:: Trecho selecionado ::
--

Deep Purple: "as bandas britânicas eram malucas, subíamos ao palco e fazíamos qualquer coisa"
Segue a matéria e entrevista que o atual vocalista do DEEP PURPLE, Ian Gillan, concedeu ao jornal britânico The Sun.
O grupo lançou seu 23º disco, "=1", o qual o jornal concedeu 04 estrelas em um total de 05, destacando a sonoridade hard rock clássica que carimbou o DEEP PURPLE desde o início.
Confira:
"As bandas britânicas eram malucas… Subíamos ao palco e fazíamos qualquer coisa", disse o vocalista da formação clássica do DEEP PURPLE, Ian Gillan, enquanto a banda estava lançando seu 23º álbum de estúdio em 19 de julho de 2024, "=1".
Qual banda britânica que Gillan considera a mais importante?
Se há uma coisa em que nós, britânicos, somos bons, é hard rock.

--

:: O que fazer ::
**1)** Responda, com base na matéria sobre o Deep Purple:
(a) A qual jornal britânico Ian Gillan concedeu a entrevista?
(b) Quantas estrelas o jornal deu ao disco "=1"?
(c) Em que data a banda lançou seu 23º álbum de estúdio?
**2)** Reproduza as linhas da listagem que começam na linha que contém "What is the" e terminam na linha que contém "Between 2020-04-13 and", incluindo as duas.

--

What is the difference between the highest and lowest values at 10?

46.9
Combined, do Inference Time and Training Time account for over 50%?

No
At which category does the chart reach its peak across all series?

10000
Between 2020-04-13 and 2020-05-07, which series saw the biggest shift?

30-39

--

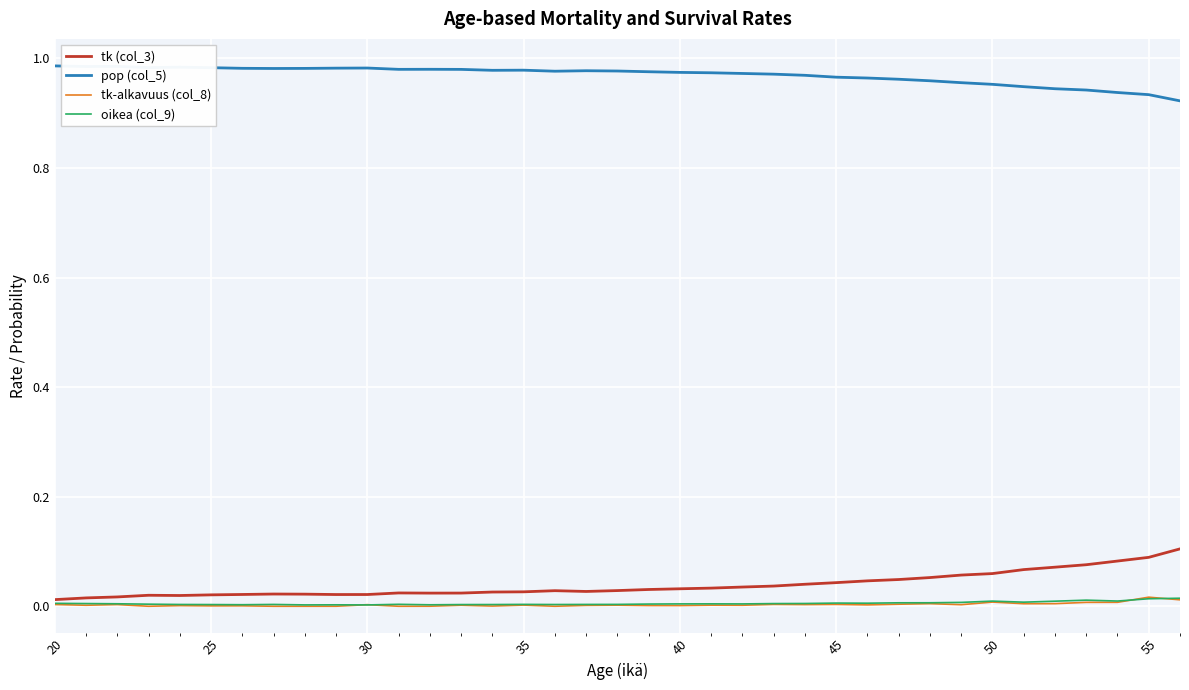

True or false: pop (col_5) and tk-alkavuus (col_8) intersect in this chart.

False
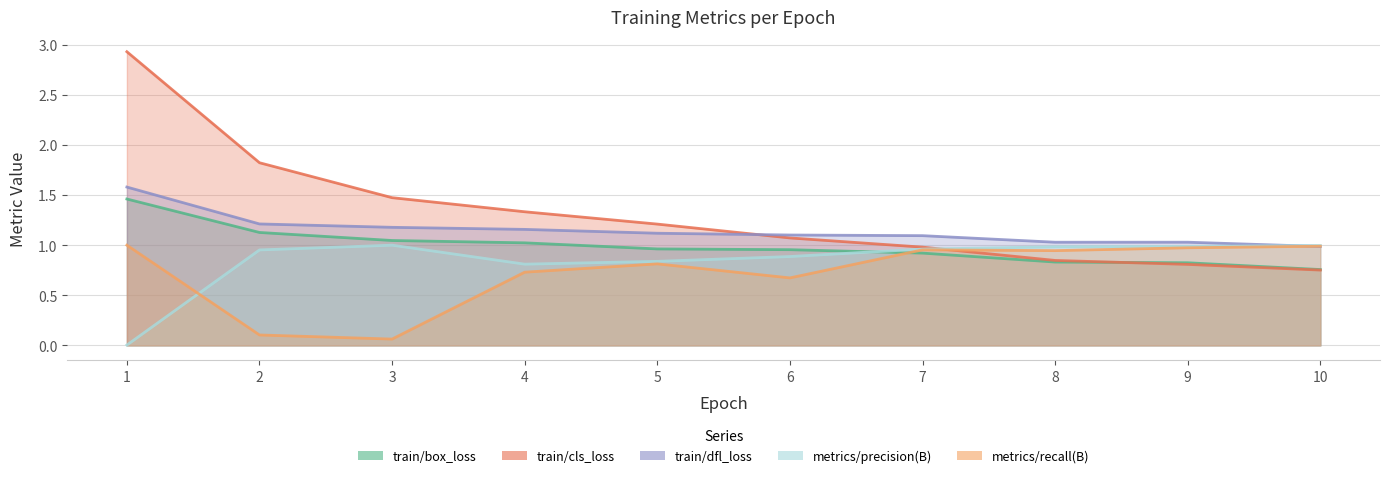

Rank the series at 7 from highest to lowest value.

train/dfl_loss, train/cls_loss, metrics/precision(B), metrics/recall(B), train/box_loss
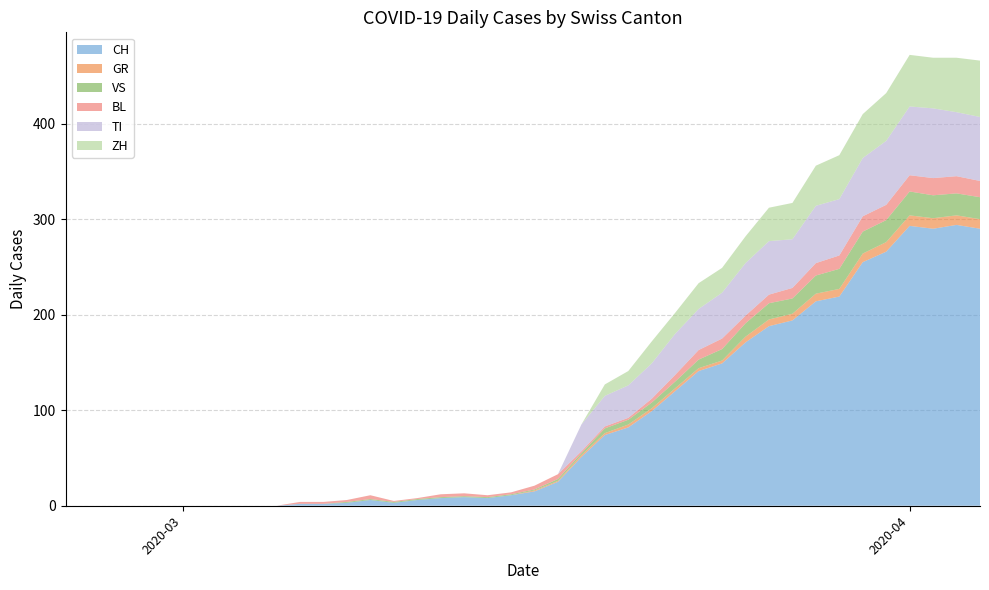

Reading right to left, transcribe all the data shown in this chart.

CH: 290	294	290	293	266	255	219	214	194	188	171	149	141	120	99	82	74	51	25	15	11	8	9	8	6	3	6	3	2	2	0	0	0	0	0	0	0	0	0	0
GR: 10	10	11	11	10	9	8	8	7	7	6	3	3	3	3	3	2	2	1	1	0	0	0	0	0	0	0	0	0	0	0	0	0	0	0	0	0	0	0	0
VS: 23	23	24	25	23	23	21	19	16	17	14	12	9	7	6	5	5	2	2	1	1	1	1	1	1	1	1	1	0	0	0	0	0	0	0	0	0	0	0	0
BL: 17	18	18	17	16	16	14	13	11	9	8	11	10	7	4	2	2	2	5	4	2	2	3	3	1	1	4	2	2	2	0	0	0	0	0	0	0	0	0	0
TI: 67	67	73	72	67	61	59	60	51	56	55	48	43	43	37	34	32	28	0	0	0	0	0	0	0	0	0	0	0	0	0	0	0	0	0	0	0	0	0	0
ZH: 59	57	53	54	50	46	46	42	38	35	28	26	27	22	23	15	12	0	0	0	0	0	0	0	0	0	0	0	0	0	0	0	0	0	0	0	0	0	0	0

--

:: Respostas ::
**1)**
(a) Ao The Sun.
(b) 04 estrelas, em um total de 05.
(c) Em 19 de julho de 2024.

**2)**
What is the difference between the highest and lowest values at 10?

46.9
Combined, do Inference Time and Training Time account for over 50%?

No
At which category does the chart reach its peak across all series?

10000
Between 2020-04-13 and 2020-05-07, which series saw the biggest shift?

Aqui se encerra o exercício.